Gravitational lensing is the currently fashionable explanation for arcs of luminosity around galaxies. But that explanation overlooks details that can be better explained as plasma discharge formations.

Conventional “gravity-only” astronomy sees in this image of a galaxy with a ring around it the bending of light by gravity: “Here the foreground galaxy acts like a huge gravitational lens, pulling the light from the background object ... into a nearly perfect giant ring around the foreground galaxy.”

But the father of conventional “gravity-only” astronomy, Albert Einstein, wouldn’t have agreed. In 1936 he published a one-page paper in Science on gravitational lensing. He said: Observe a certain star A on the sky and imagine another star B in the line of sight toward A. What will happen to the light coming from A? He showed that when A, B and the observer are exactly aligned a ring-like image will be formed. When B is even a small distance away from the line of sight, two images of A will be created. However, the angular separation between these images, or the diameter of the ring, is of the order of thousandths of an arc-second and cannot be resolved.
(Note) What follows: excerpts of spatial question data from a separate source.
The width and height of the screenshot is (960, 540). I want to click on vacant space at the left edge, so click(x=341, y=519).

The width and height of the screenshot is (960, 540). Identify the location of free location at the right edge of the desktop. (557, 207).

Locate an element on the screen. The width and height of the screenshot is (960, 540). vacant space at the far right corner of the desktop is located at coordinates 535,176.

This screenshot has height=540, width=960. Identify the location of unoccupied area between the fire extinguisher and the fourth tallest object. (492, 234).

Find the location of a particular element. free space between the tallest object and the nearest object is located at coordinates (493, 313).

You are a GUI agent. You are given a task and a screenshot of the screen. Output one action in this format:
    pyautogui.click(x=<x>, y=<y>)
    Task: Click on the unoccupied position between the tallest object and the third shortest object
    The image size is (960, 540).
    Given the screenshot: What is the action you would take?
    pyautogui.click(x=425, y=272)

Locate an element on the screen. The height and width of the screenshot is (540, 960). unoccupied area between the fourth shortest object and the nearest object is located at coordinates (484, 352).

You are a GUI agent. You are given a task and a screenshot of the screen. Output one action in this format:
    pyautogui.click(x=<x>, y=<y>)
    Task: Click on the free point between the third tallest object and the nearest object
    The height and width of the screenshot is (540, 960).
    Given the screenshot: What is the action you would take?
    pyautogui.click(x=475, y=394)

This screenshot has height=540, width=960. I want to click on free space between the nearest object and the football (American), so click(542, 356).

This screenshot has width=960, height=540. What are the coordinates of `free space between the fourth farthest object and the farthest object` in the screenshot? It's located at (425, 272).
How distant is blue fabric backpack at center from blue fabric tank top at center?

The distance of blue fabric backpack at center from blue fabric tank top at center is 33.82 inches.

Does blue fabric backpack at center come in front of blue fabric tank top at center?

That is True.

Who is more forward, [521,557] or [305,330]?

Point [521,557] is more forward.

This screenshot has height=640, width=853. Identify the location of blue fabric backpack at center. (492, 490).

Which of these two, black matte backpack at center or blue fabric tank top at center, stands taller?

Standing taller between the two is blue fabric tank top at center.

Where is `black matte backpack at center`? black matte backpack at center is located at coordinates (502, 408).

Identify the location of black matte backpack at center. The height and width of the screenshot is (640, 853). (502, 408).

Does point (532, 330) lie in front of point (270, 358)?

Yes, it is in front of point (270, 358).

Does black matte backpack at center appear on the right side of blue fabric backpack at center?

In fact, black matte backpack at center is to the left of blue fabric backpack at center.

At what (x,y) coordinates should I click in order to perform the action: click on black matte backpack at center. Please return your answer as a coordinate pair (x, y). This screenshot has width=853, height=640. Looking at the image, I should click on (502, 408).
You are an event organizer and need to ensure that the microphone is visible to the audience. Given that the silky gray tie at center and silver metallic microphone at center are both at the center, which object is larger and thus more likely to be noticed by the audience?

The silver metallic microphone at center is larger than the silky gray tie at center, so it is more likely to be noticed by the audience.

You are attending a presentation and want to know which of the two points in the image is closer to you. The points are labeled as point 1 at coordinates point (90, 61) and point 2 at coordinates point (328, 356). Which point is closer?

What will be seen is only the enhanced brightness of A since the sum of the luminosity of the two images (or ring) is larger than the luminosity of the star itself.

The ring in this image, at one arc-second diameter, seems far too large to be a lensing effect. More plausibly this image shows all of the features of the  "planetary nebula effect" viewed end-on. The electrical discharge nature of planetary nebulae was argued by Dr. Charles Bruce, FRAS, more than 50 years ago. It is a simple plasma phenomenon that is scalable from the laboratory to galactic proportions.

Plasma astronomers note that the ring is composed of bright spots that seem to be roughly paired and associated with filamentary "spokes" that have the so-called "foreground" galaxy as their hub. This is the typical appearance of a "plasma focus" discharge viewed along the axis. Furthermore, such discharges usually begin with 56 filaments and evolve into 28. Although it's difficult to count the spots in this ring, there could very well be 28.

Contributed by Don Scott

* This Picture of the Day was modified on Aug 17, 2005 to clarify the reasoning.